Op 25 oktober 2022 heeft de voorzieningenrechter van de Rechtbank Amsterdam uitspraak gedaan in een zaak waarin een alleenstaande moeder met kinderen verzocht om een voorlopige voorziening. De gemeente Amsterdam had eerder besloten om de tijdelijke opvang van de moeder te beëindigen per 28 februari 2022, gebaseerd op de landelijke richtlijn voor opvang van dak- en thuisloze mensen. De moeder, die sinds november 2021 in de opvang verbleef, maakte bezwaar tegen dit besluit en vroeg de voorzieningenrechter om de opvang niet te beëindigen totdat er een beslissing op haar bezwaar was genomen.
De voorzieningenrechter had eerder op 22 maart 2022 al een voorlopige voorziening toegewezen, waarbij de gemeente werd opgedragen de noodopvang niet te beëindigen tot twee weken na de beslissing op bezwaar.

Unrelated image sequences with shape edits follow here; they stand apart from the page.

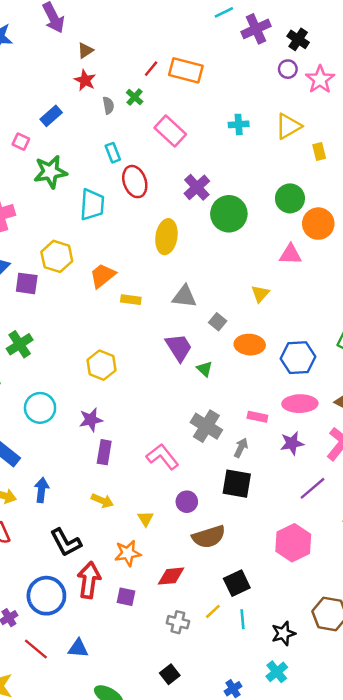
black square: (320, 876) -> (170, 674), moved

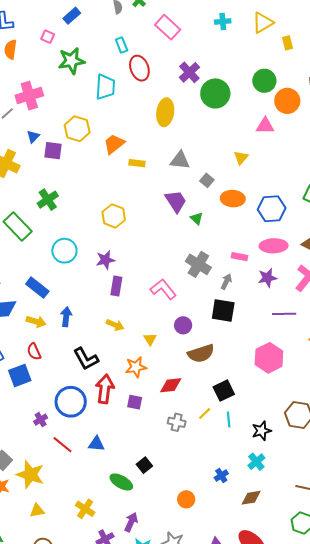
purple line: (313, 488) -> (284, 314), turned 40
black square: (170, 674) -> (144, 465), moved

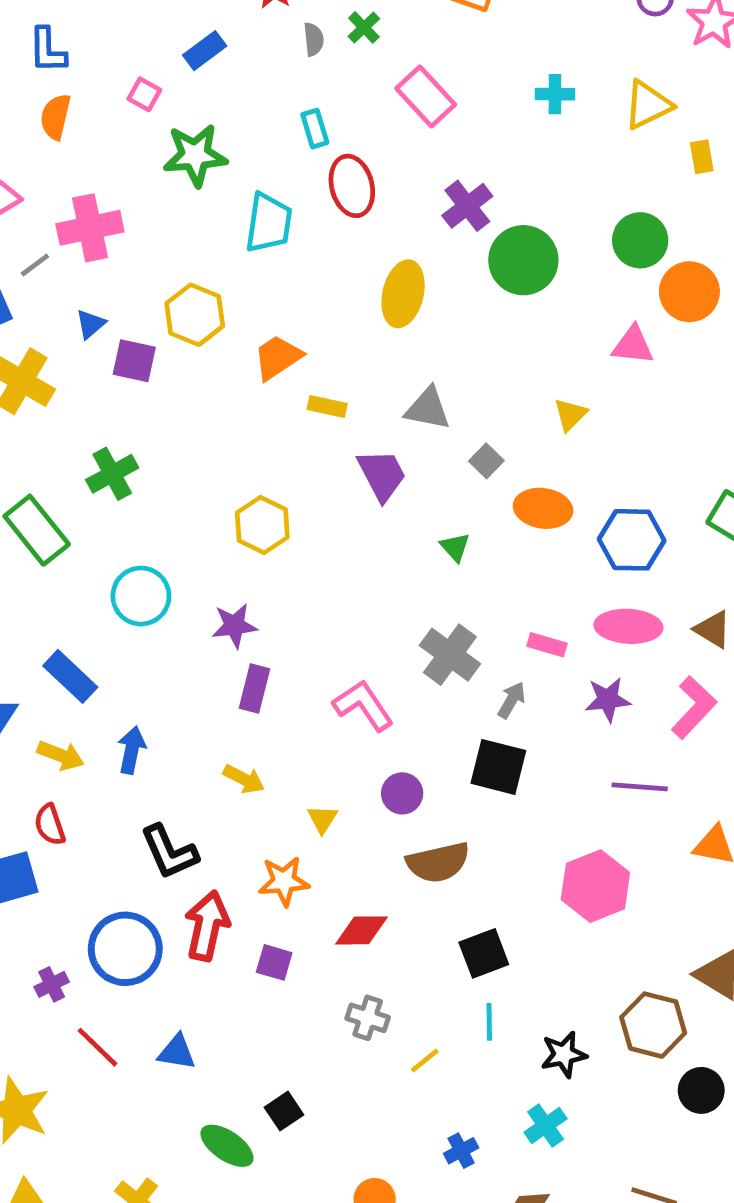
purple trapezoid: (176, 201) -> (382, 475), moved
yellow line: (205, 413) -> (425, 1061), moved

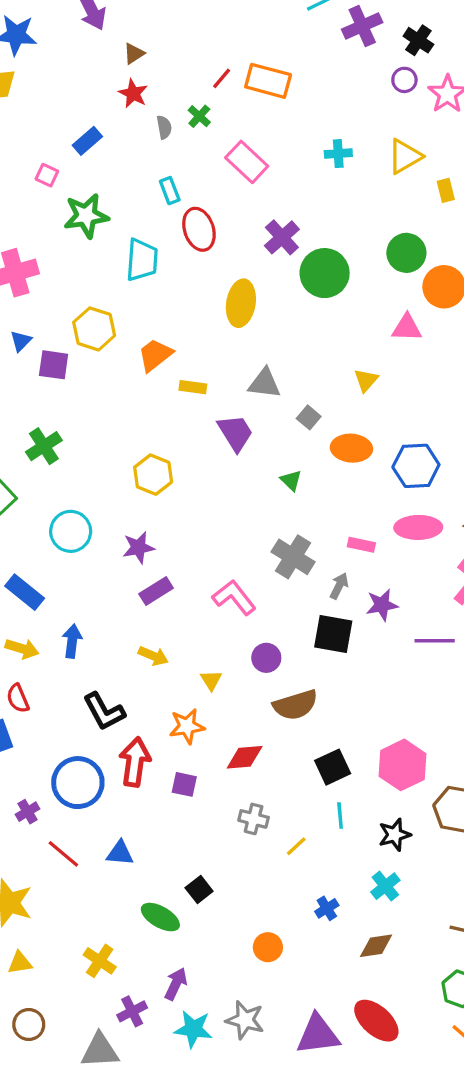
purple rectangle: (255, 688) -> (156, 591), turned 48
purple star: (608, 700) -> (382, 605), moved
pink hexagon: (595, 886) -> (402, 765), moved

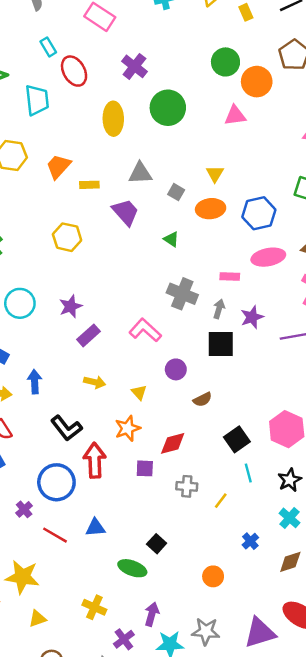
green circle: (325, 273) -> (168, 108), moved
yellow triangle: (366, 380) -> (215, 174), moved
yellow hexagon: (153, 475) -> (67, 237), moved
brown semicircle: (295, 705) -> (203, 399), size x0.6
purple square: (184, 784) -> (145, 468), moved

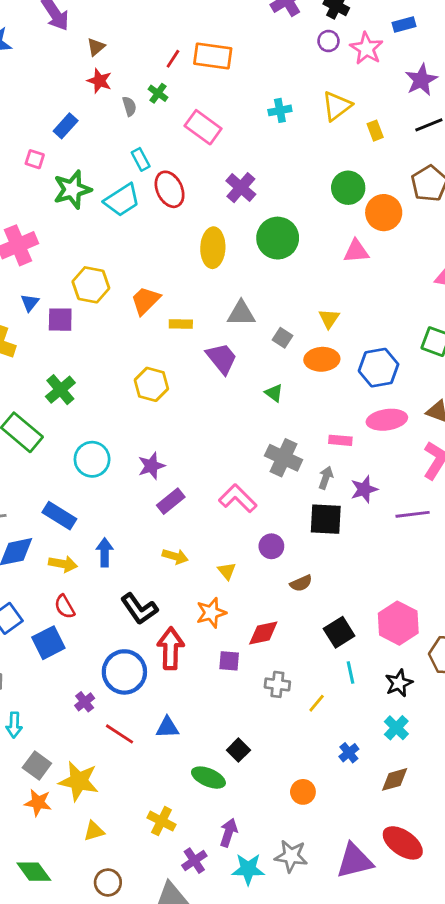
cyan trapezoid: (37, 100) -> (122, 200), moved, turned 60

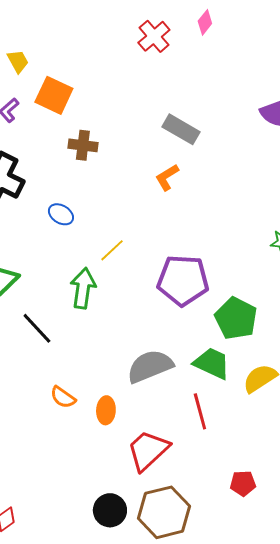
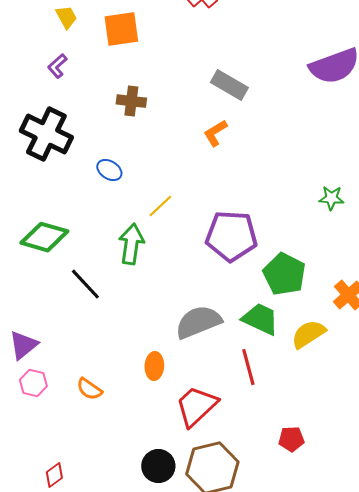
orange square: (54, 95) -> (121, 29), moved, turned -33
orange semicircle: (63, 397) -> (89, 389), moved

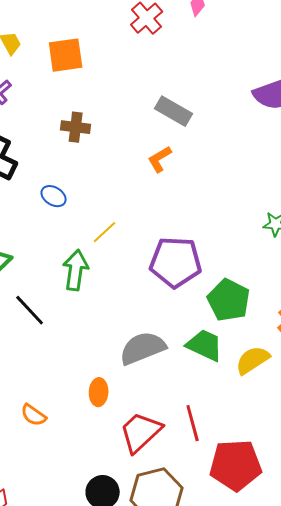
red line: (248, 367) -> (193, 423), moved
red pentagon: (291, 439) -> (236, 465), size x2.0

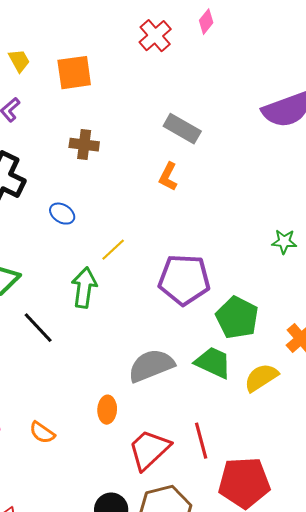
orange L-shape: (160, 159) -> (168, 177), turned -32

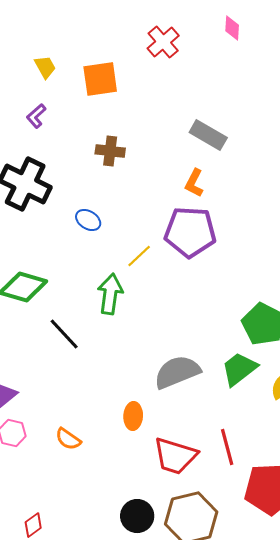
pink diamond: (206, 22) -> (232, 28), turned -35
red cross: (155, 36) -> (163, 42), moved
purple pentagon: (184, 280) -> (190, 232), moved
green trapezoid: (213, 363) -> (239, 369), turned -63
red trapezoid: (149, 450) -> (175, 456), turned -120

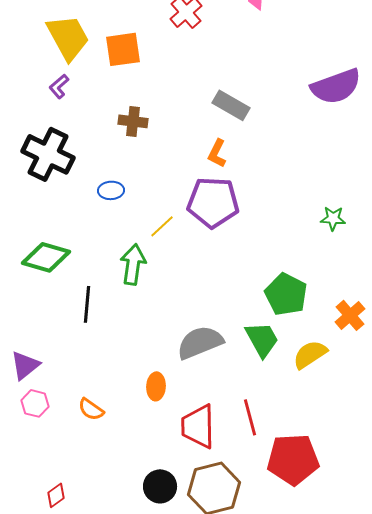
yellow trapezoid: (45, 67) -> (68, 37), size x2.0
blue ellipse: (88, 220) -> (111, 190), turned -35
black line: (64, 334) -> (87, 304), turned 48
green trapezoid: (239, 369) -> (262, 339), turned 99
red trapezoid: (175, 456) -> (198, 426), turned 72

De gemeente had vervolgens de opvang verlengd tot twee weken na de beslissing op bezwaar, maar de moeder vreesde dat zij en haar zoon op straat zouden komen te staan zonder adequate alternatieve huisvesting.
In de zitting op 25 oktober 2022 heeft de voorzieningenrechter de belangen van de moeder zwaarder laten wegen dan die van de gemeente. De voorzieningenrechter heeft besloten dat de gemeente de opvang van de moeder niet mag beëindigen tot zes weken na de uitspraak op het beroep. Tevens is de gemeente veroordeeld tot het vergoeden van het griffierecht en de proceskosten van de moeder. De uitspraak benadrukt de noodzaak van adequate opvang voor kwetsbare groepen, zoals alleenstaande moeders met kinderen, en de verantwoordelijkheden van de gemeente in deze context.